1774. Septr. 12. Monday.
Attended my Duty on the Committee, untill one O Clock, and then went with my Colleagues and Messrs. Thompson and Mifflin to the Falls of Schuylkill, and viewed the Museum at Fort St. Davids, a great Collection of Curiosities.1 Returned and dined with Mr. Dickinson at his Seat at Fair Hill, with his Lady, Mrs. Thompson, Miss Norris and Miss Harrison. Mr. Dickinson has a fine Seat, a beautyfull Prospect, of the City, the River and the Country—fine Gardens, and a very grand Library. The most of his Books, were collected by Mr. Norris, once Speaker of the House here, father of Mrs. Dickinson.2 Mr. Dickinson is a very modest Man, and very ingenious, as well as agreable. He has an excellent Heart, and the Cause of his Country lies near it. He is full and clear for allowing to Parliament, the Regulation of Trade, upon Principles of Necessity and the mutual Interest of both Countries.

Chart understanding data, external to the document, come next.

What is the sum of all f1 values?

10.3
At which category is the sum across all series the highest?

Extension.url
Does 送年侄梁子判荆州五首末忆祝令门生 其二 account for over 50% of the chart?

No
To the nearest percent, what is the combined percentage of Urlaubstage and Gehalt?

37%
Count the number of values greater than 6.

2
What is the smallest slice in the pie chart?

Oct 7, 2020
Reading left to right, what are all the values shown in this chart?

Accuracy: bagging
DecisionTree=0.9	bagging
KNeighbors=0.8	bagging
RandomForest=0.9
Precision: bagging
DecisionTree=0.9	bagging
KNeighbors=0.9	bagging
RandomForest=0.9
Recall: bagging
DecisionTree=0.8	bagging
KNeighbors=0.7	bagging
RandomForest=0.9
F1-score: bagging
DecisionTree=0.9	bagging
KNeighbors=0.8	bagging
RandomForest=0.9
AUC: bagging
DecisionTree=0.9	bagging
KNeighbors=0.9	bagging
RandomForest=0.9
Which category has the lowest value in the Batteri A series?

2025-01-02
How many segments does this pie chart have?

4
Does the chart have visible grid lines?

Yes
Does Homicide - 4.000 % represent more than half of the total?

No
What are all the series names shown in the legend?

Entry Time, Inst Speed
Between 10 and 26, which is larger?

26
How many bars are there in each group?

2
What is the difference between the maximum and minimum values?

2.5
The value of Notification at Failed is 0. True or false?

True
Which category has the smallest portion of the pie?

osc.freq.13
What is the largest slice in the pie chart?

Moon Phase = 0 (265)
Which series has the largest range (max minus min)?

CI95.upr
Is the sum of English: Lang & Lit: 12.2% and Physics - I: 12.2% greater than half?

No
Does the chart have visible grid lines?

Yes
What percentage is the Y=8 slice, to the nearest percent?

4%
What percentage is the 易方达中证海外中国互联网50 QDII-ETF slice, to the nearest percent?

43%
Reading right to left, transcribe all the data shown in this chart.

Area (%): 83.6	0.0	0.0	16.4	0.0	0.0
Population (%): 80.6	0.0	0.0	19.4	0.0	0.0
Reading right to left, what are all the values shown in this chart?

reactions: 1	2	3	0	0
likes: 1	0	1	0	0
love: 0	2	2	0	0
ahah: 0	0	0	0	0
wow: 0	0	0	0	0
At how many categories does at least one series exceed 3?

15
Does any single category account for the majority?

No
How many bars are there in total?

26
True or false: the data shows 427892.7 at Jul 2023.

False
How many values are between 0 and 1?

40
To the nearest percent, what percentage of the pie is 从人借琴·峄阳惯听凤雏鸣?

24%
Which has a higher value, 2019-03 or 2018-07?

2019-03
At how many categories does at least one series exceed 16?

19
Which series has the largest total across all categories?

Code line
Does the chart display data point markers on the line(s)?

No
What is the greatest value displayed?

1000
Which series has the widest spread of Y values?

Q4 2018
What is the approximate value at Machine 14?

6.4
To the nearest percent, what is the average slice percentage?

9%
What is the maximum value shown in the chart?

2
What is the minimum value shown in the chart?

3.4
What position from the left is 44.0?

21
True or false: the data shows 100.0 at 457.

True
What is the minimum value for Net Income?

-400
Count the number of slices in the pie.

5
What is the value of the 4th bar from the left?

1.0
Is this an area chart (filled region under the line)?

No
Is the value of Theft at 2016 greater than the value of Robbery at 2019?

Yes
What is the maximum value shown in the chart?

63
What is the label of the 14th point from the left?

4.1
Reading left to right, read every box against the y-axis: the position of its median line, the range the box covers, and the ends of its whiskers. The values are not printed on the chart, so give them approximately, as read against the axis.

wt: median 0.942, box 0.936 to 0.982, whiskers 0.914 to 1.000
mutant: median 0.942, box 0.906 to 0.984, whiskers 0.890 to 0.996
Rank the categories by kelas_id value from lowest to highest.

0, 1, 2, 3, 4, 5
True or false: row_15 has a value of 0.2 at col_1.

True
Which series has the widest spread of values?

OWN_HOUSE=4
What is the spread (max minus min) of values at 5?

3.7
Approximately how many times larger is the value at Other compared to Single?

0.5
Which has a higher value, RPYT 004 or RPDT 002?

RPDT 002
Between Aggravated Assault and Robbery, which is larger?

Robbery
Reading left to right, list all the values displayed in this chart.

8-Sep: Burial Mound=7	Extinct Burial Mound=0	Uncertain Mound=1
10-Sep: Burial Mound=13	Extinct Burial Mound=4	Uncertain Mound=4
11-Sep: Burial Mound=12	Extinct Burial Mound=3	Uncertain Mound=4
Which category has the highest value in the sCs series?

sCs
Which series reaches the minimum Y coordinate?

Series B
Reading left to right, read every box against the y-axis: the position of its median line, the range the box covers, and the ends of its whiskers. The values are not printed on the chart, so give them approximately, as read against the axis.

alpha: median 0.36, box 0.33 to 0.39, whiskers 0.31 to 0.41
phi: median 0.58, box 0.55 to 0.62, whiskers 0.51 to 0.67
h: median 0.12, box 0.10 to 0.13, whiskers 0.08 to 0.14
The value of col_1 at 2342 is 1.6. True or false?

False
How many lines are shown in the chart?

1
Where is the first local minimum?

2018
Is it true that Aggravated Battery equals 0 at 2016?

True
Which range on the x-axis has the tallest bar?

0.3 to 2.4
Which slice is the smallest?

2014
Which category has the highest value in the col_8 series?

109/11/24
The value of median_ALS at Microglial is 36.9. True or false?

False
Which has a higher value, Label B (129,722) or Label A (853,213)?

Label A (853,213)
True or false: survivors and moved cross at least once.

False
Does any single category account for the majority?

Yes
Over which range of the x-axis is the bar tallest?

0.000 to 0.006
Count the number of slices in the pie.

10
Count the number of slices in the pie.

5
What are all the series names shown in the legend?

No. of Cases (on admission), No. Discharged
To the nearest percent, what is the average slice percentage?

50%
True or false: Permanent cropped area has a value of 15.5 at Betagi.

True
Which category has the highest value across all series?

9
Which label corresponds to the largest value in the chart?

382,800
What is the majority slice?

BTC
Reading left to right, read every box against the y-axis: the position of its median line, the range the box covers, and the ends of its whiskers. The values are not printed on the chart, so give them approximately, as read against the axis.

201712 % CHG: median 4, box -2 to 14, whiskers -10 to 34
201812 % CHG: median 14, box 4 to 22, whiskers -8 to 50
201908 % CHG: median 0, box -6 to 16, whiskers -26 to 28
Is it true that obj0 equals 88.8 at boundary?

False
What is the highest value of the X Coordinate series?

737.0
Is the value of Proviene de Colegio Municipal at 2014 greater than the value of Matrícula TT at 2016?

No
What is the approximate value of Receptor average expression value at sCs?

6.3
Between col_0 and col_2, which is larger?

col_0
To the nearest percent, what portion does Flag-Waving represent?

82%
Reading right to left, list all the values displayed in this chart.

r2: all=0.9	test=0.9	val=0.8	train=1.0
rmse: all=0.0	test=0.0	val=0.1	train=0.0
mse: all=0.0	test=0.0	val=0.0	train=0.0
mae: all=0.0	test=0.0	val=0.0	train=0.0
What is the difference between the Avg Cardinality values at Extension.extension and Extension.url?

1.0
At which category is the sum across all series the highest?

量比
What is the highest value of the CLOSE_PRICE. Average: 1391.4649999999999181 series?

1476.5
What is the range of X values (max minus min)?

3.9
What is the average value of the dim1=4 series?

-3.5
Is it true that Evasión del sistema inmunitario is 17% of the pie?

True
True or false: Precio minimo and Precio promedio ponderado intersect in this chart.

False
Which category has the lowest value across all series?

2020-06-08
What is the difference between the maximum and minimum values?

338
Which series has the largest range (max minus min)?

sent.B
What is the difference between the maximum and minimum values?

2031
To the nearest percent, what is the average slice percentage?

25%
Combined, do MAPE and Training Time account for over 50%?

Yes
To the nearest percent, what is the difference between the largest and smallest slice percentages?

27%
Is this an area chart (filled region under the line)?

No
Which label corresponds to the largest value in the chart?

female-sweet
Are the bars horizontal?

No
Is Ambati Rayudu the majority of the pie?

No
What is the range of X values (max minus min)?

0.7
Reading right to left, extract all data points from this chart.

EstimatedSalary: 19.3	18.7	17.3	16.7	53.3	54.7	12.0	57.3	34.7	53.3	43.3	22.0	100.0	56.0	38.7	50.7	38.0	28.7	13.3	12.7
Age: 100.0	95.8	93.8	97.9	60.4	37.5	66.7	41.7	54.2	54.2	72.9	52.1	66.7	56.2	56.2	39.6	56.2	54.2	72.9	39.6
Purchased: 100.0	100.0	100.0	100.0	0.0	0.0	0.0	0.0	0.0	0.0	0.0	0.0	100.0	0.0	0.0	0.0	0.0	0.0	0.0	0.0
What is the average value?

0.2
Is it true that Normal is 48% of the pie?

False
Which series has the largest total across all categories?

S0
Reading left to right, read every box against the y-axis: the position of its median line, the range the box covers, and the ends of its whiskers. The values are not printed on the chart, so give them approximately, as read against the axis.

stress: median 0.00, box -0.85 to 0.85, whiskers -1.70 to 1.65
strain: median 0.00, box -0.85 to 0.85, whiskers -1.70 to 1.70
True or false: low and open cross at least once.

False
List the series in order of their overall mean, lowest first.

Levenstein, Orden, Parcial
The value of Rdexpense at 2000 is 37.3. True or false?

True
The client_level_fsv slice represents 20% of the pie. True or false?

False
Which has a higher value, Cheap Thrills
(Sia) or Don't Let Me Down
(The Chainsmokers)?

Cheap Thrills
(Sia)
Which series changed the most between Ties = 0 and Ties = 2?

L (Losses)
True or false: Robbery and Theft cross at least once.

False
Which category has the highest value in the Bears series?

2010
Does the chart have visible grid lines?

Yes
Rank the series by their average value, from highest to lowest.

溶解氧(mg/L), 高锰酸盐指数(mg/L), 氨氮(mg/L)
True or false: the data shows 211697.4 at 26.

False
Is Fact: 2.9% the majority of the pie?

1. The Society of Fort St. David was one of several early “fishing companies” or clubs, with a house near the Falls of Schuylkill. Its site and pre-Revolutionary “Museum,” which consisted principally of Indian antiquities, are described in a letter written in 1830 and printed in PMHB description begins Pennsylvania Magazine of History and Biography. description ends 21:417–418 (Oct. 1897).
2. There is an illustrated account of Fairhill, the Norris-Dickinson villa, in Thompson Westcott, The Historic Mansions and Buildings of Philadelphia, Phila., 1877, p. 481 ff. The estate lay between the Frankford and Germantown Roads, north of the city. R. T. Paine, who was one of the party, described it as “a convenient, decent, elegant Philosophical Rural Retreat” (Diary, MHi, 12 Sept. 1774).